Polovtsy Rusları işgal etti, Pereyaslavl'ı kuşattı ve Roma'yı ele geçirdi. Kievli Svyatoslav ve eş yöneticisi Rurik Rostislavich bir savunma kurmayı başardılar ve Dinyeper'i geçtiklerini öğrendiklerinde Konçak, Pereyaslavl'daki kuşatmayı kaldırdı ve bozkırlara girdi. Daha sonra Polovtsian esaretinden kaçan Novgorod-Seversky prensi, düşmanlardan intikam almayı başardı: göçebelere karşı birkaç muzaffer kampanya yaptı. 1185'ten sonra Polovtsy, Rusya'yı yalnızca birbirleriyle savaşan Rus prenslerinden oluşan koalisyonlardan birinin müttefiki olarak işgal etti. Aynı zamanda, bozkırdaki en büyük kampanyalar 1198'de Büyük Yuva Vsevolod (Polovtsy bir çarpışmayı önlemek için güneye göç etti), 1202'de Roman Mstislavich (bunun için tarihçi tarafından büyük atası ile bir karşılaştırmayla ödüllendirildi) tarafından gerçekleştirildi. Monomakh) ve 1203.

13. yüzyılın ilk yarısında hem Ruslar hem de Polovtsy, Moğol fetihlerinin kurbanı oldu. Moğolların Avrupa'ya ilk kez 1222-1223'te ortaya çıkışında, Rus prensleri Polovtsian hanlarıyla güçlerini birleştirdi, ancak Moğol elçileri Rus prenslerinin Polovtsyalılara karşı birlikte hareket etmelerini önerdi. Kalka Nehri üzerindeki savaş müttefikler açısından başarısızlıkla sonuçlandı, ancak Moğollar Doğu Avrupa'nın fethini 13 yıl ertelemek zorunda kaldı. Moğolların Batı seferi 1236-1242, Doğu kaynaklarında da bahsedilmektedir Kıpçak yani Polovtsian, Rus prenslerinin ve Polovtsian hanlarının ortak direnişiyle karşılaşmadı.

Savaşların sonuçları

Rus-Polovtsian savaşlarının sonucu, Rus prenslerinin Tmutarakan prensliği ve Belaya Vezha üzerindeki kontrolünü kaybetmesi ve ayrıca bazı Rus prensleriyle diğerlerine karşı ittifaklar çerçevesi dışında Polovtsyalıların Rusya'ya yönelik istilalarının sona ermesiydi. Aynı zamanda, en güçlü Rus prensleri bozkırların derinliklerine seferler düzenlemeye başladı, ancak bu durumlarda bile Polovtsy çarpışmadan kaçınarak geri çekilmeyi tercih etti.
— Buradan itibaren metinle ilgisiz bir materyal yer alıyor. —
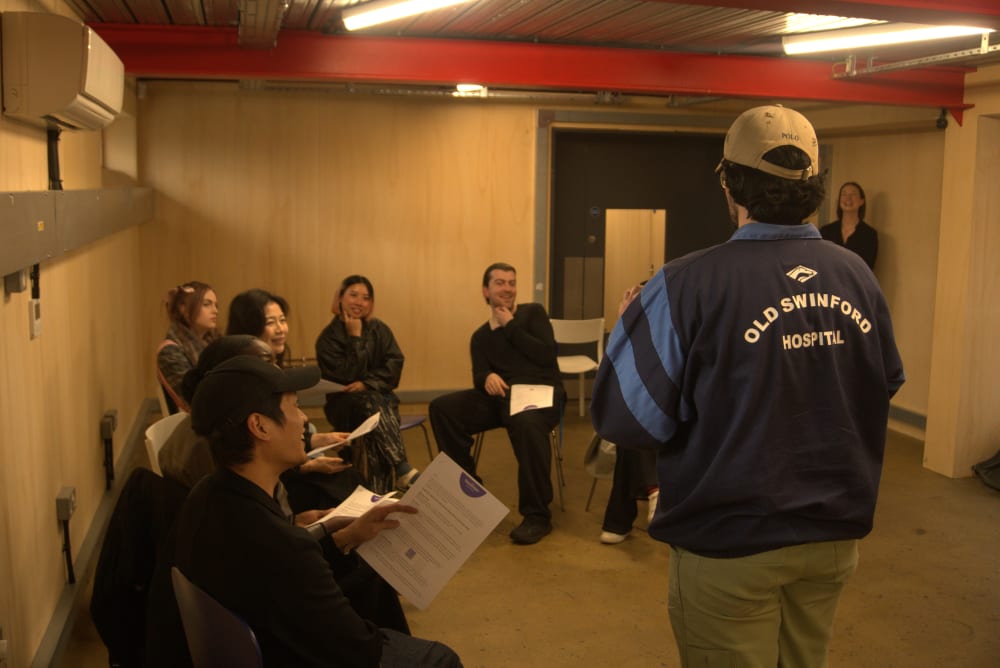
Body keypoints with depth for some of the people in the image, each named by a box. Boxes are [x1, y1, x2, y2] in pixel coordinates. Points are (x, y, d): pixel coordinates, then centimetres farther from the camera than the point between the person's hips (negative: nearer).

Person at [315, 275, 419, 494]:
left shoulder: (379, 329, 8)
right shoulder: (328, 337, -2)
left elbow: (394, 363, -3)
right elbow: (347, 376, -12)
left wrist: (368, 384, -17)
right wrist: (355, 337, -12)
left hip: (380, 396, 3)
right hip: (345, 404, -2)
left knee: (378, 405, -34)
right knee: (372, 403, -36)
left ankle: (380, 490, -43)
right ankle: (403, 469, -49)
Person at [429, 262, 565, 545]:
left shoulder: (533, 313, 7)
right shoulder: (481, 336, 18)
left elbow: (546, 355, -8)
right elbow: (479, 375, 4)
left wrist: (511, 326, -6)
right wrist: (487, 378, -21)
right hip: (502, 396, 5)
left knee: (527, 422, -41)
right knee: (442, 408, -13)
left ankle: (537, 516, -29)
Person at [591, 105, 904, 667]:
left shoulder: (691, 285, -22)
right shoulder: (858, 276, -6)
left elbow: (626, 420, -18)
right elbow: (885, 388, 8)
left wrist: (630, 327, -2)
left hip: (731, 544, -4)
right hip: (836, 535, 5)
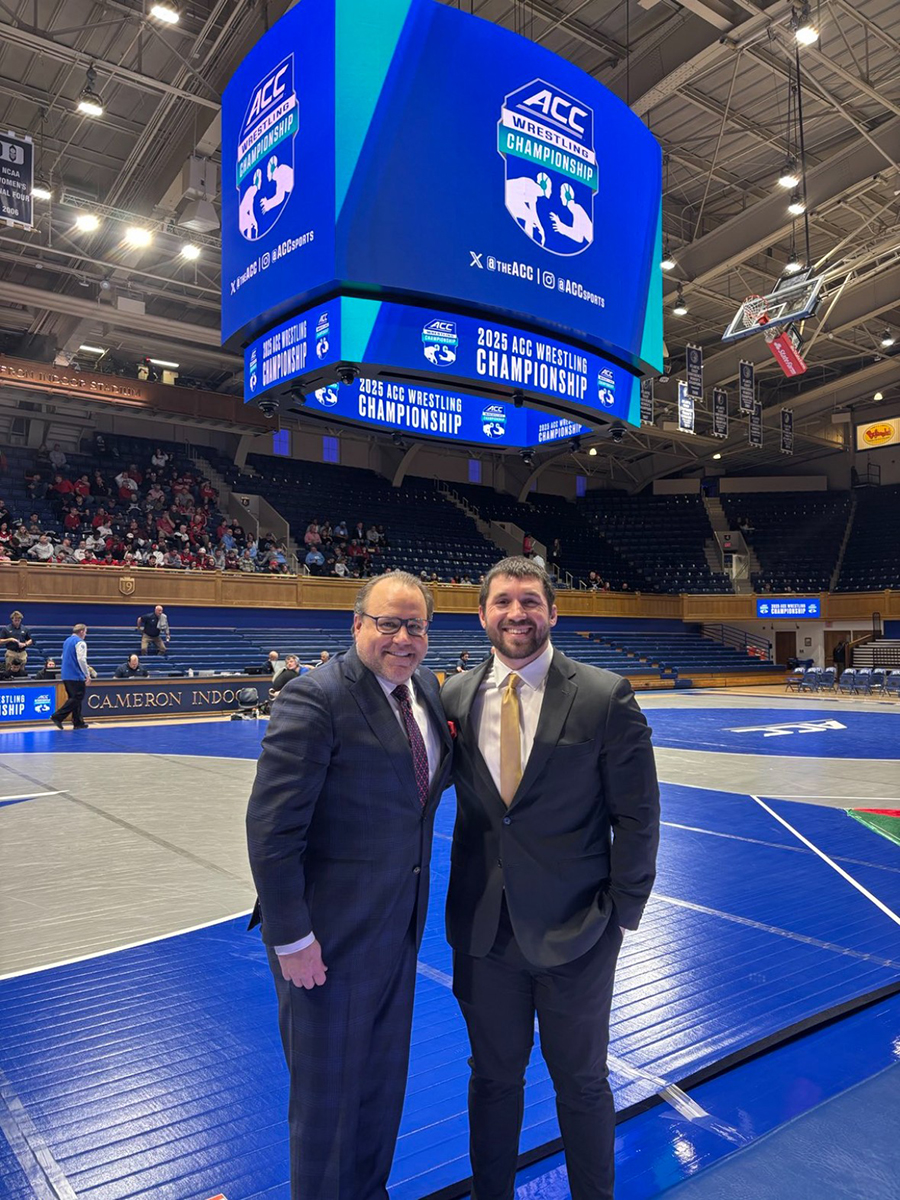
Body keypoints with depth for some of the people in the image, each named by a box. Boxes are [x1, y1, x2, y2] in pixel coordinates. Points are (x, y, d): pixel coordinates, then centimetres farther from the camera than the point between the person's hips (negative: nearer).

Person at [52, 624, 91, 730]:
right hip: (76, 676, -9)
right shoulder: (80, 642, -12)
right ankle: (58, 716, -13)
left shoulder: (67, 641, 16)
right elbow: (81, 659, -20)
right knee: (77, 698, -6)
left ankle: (78, 722, 13)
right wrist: (87, 675, -14)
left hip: (66, 676, 9)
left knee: (73, 698, 12)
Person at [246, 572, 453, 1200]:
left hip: (399, 925, 8)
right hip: (331, 933, -7)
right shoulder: (315, 698, -22)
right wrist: (291, 937, -19)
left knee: (384, 1076, 26)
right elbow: (271, 828, -23)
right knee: (328, 1089, 15)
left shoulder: (426, 687, 2)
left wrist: (459, 740, -5)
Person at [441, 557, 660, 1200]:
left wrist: (619, 911, -7)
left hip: (574, 929, -2)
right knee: (493, 1078, 21)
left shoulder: (606, 696, -12)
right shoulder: (457, 697, -3)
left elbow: (637, 815, -8)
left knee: (582, 1081, 18)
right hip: (483, 927, 3)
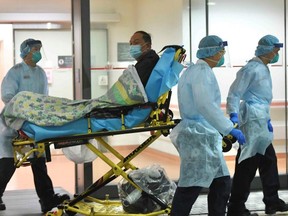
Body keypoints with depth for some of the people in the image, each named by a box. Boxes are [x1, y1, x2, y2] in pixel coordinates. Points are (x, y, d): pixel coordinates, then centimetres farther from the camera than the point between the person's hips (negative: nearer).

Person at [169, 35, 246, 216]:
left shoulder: (195, 70, 18)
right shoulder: (202, 71, -14)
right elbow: (205, 105, -27)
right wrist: (230, 128, -26)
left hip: (204, 136, 11)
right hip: (199, 137, -11)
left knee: (222, 182, 12)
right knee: (191, 187, -8)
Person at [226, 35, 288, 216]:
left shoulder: (263, 69, 18)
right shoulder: (252, 68, -13)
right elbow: (235, 93, -18)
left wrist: (267, 119, 26)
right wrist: (233, 115, -28)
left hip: (260, 122, 11)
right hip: (253, 121, -11)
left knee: (269, 161, 17)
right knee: (248, 165, -8)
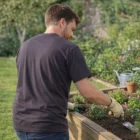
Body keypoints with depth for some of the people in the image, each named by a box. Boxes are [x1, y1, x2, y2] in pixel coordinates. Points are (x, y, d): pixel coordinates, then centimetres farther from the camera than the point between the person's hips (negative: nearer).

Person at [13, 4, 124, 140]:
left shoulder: (25, 46, 9)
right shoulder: (69, 49, -10)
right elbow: (88, 92, -12)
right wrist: (112, 103, 6)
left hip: (21, 124, 7)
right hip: (49, 127, -6)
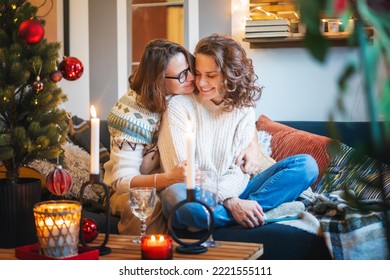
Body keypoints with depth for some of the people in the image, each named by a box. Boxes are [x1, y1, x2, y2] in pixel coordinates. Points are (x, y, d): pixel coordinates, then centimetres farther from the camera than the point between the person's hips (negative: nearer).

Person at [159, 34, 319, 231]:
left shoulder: (244, 109, 8)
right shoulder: (180, 106, -4)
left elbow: (238, 169, 2)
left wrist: (233, 202, -23)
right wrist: (230, 202, -24)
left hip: (232, 194, 4)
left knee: (306, 165, -11)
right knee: (175, 195, -42)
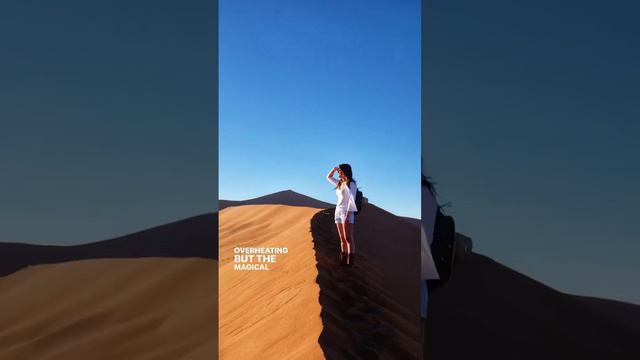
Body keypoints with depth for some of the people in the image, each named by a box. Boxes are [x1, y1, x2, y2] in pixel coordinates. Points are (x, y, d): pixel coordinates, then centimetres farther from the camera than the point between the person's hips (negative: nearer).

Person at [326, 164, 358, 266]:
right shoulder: (340, 183, 16)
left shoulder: (351, 184, -6)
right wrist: (334, 169, 12)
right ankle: (343, 260, 4)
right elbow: (329, 177, 30)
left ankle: (350, 261, -15)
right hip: (338, 212, 8)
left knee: (348, 238, -12)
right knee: (342, 238, 4)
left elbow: (352, 200, -15)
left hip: (347, 212, -8)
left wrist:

Rurikler birçok Polovtsian hanıyla evlendi. Yuri Dolgoruky, Svyatoslav Olgovich (Chernigov Prensi), Rurik Rostislavich, Yaroslav Vsevolodovich (Vladimir Prensi) farklı zamanlarda Polovtsyalı kadınlarla evlendi. Hıristiyanlık, Polovtsian seçkinleri arasında yaygınlaştı: örneğin, 1223 yılı Rus kroniklerinde bahsedilen dört Polovtsian hanın ikisinin Ortodoks isimleri vardı ve üçüncüsü, Moğollara karşı ortak bir kampanyadan önce vaftiz edilmişti.